■ **Problem requirements**
Determine how many lines in the entries below contain "Links", and output that number alone.

Page-level text extractions:
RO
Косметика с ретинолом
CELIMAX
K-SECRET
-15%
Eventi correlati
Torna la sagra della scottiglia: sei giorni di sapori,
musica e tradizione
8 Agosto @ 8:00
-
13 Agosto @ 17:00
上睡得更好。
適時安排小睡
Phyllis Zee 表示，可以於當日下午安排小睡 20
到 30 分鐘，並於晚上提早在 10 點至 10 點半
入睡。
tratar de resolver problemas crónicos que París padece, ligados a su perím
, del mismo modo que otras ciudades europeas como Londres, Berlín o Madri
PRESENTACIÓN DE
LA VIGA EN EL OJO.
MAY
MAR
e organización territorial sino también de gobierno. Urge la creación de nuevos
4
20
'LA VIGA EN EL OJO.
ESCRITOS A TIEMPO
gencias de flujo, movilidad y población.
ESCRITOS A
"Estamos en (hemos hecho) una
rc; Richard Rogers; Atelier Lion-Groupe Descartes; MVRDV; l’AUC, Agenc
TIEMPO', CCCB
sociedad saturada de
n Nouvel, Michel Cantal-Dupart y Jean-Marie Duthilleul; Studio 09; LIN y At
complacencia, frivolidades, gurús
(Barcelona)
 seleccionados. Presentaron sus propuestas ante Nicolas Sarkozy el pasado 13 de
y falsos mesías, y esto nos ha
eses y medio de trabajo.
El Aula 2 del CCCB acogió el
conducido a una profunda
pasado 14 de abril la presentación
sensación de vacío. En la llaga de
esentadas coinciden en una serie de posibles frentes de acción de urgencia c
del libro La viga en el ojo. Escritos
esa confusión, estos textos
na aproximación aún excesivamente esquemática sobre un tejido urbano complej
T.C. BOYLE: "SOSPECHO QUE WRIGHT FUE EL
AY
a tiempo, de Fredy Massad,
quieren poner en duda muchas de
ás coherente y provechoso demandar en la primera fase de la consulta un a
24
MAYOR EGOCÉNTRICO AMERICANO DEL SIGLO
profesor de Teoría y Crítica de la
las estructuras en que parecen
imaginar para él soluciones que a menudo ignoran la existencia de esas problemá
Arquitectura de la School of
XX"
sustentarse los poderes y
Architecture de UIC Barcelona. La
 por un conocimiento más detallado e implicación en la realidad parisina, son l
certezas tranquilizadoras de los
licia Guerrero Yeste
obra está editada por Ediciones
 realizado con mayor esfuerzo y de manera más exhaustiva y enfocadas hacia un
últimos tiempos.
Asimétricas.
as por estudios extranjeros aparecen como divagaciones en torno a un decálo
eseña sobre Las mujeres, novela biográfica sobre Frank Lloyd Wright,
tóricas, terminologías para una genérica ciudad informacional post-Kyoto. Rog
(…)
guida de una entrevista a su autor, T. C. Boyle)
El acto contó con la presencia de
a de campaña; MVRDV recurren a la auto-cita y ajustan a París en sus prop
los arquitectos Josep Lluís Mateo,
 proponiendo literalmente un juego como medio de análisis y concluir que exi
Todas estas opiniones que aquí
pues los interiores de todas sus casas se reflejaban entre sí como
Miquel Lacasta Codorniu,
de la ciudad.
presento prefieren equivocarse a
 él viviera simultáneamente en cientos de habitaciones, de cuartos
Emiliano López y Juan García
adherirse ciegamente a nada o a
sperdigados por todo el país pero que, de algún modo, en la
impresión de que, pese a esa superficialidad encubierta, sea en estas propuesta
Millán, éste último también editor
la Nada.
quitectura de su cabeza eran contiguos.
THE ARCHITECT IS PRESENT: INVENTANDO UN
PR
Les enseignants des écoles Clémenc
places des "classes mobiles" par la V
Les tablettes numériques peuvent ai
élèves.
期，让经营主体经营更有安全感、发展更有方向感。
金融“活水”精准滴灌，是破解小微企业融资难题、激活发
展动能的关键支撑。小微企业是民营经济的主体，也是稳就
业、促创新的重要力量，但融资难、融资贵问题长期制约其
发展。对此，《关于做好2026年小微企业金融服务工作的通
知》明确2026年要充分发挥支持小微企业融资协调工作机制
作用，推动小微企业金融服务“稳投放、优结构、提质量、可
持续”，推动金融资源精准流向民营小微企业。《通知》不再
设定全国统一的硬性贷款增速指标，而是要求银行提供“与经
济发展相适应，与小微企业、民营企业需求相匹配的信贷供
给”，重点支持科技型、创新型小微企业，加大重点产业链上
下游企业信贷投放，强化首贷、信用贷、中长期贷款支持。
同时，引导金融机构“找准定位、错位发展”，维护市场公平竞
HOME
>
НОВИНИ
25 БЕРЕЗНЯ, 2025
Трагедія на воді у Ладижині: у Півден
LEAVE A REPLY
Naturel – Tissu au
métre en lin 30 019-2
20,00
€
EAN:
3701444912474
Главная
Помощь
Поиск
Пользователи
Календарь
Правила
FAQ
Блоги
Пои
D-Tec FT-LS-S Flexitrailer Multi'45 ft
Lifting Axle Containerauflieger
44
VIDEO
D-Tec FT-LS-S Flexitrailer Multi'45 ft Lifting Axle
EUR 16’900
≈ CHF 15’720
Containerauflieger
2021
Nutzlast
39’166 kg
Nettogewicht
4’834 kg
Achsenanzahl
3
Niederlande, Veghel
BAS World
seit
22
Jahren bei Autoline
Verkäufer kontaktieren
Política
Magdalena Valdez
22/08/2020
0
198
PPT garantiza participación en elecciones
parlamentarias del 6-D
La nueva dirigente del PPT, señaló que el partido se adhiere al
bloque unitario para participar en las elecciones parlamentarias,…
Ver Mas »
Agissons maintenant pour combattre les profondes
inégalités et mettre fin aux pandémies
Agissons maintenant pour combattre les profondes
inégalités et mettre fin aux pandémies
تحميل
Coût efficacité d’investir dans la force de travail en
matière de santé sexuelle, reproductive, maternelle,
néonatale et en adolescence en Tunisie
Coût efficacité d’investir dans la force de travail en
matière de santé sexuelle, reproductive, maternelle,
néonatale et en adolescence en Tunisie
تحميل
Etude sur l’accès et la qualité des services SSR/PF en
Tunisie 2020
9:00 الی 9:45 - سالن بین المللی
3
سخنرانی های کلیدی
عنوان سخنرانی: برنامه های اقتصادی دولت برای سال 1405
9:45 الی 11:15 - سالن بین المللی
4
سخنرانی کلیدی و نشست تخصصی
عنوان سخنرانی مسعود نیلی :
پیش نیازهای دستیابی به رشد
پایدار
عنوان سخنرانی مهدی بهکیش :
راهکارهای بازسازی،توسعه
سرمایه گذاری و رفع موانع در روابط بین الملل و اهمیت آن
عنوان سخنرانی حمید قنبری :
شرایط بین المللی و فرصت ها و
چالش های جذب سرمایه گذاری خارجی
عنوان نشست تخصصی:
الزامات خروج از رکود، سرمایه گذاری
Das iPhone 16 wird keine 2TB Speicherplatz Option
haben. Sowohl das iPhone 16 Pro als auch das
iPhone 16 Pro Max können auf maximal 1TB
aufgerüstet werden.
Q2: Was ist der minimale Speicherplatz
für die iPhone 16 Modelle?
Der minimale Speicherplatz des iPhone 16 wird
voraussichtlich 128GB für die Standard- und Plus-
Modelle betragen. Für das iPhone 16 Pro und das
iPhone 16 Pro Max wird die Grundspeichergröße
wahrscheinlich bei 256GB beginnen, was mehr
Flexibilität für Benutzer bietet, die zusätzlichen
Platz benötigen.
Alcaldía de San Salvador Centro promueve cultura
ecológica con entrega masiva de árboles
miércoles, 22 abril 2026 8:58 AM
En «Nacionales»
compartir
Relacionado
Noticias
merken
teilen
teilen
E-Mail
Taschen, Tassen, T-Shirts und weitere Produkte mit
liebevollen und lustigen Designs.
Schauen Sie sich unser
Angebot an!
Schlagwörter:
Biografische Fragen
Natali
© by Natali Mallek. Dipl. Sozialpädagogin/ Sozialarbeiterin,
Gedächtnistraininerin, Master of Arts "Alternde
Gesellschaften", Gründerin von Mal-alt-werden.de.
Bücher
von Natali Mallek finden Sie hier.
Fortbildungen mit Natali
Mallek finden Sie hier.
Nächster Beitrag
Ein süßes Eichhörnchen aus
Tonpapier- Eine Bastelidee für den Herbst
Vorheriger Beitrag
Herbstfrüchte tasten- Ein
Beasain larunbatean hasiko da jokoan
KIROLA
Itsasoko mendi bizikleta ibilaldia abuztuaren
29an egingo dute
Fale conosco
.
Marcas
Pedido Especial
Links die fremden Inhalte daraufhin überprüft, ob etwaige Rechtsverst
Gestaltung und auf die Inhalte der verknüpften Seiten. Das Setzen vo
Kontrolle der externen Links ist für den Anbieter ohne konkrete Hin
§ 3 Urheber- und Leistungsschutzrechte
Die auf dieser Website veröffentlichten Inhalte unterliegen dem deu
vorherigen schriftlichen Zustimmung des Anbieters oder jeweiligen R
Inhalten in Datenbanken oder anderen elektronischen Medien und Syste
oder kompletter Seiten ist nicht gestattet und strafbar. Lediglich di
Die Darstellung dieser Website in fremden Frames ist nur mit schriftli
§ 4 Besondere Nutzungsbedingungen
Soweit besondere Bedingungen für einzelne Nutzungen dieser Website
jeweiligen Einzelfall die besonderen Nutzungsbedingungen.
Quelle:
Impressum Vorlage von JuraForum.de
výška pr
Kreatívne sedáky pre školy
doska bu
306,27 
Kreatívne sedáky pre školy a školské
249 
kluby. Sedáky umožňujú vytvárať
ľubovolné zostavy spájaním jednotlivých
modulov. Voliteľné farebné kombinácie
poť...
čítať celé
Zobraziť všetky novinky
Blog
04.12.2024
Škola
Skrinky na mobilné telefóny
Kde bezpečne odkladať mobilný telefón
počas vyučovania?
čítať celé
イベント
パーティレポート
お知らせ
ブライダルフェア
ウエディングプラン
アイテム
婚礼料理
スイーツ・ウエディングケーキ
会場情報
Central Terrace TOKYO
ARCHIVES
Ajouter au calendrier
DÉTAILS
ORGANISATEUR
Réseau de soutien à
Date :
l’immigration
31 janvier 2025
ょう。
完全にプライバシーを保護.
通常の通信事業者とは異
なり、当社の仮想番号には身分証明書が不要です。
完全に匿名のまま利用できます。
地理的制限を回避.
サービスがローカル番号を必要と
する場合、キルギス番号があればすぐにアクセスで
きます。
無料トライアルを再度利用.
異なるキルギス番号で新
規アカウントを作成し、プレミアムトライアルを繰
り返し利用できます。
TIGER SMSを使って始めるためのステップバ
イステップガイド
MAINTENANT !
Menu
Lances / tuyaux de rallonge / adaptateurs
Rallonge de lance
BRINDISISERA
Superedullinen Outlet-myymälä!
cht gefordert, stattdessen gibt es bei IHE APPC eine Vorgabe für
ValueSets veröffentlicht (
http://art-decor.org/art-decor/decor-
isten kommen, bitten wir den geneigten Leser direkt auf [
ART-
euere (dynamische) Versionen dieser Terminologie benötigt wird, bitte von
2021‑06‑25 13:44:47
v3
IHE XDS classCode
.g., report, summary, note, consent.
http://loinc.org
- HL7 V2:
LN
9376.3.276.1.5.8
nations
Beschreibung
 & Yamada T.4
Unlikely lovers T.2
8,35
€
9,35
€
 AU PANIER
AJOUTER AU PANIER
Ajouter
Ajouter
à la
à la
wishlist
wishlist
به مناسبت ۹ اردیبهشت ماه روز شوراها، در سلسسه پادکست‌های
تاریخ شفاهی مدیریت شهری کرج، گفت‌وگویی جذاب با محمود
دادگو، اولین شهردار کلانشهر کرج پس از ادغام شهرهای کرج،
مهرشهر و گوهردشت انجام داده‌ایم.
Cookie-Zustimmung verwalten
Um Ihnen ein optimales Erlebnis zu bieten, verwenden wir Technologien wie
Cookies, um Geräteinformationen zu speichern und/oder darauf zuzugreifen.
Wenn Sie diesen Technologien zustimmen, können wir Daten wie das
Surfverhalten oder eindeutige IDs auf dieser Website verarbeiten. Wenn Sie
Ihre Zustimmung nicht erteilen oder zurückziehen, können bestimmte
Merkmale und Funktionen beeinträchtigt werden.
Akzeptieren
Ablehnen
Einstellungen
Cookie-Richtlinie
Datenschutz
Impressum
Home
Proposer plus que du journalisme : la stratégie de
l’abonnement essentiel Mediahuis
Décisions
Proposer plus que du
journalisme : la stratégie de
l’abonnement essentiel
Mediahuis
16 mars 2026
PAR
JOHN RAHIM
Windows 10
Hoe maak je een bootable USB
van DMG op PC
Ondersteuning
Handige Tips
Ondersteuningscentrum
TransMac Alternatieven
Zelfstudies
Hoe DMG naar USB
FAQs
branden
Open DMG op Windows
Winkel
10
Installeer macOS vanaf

■ **Exercise response**
2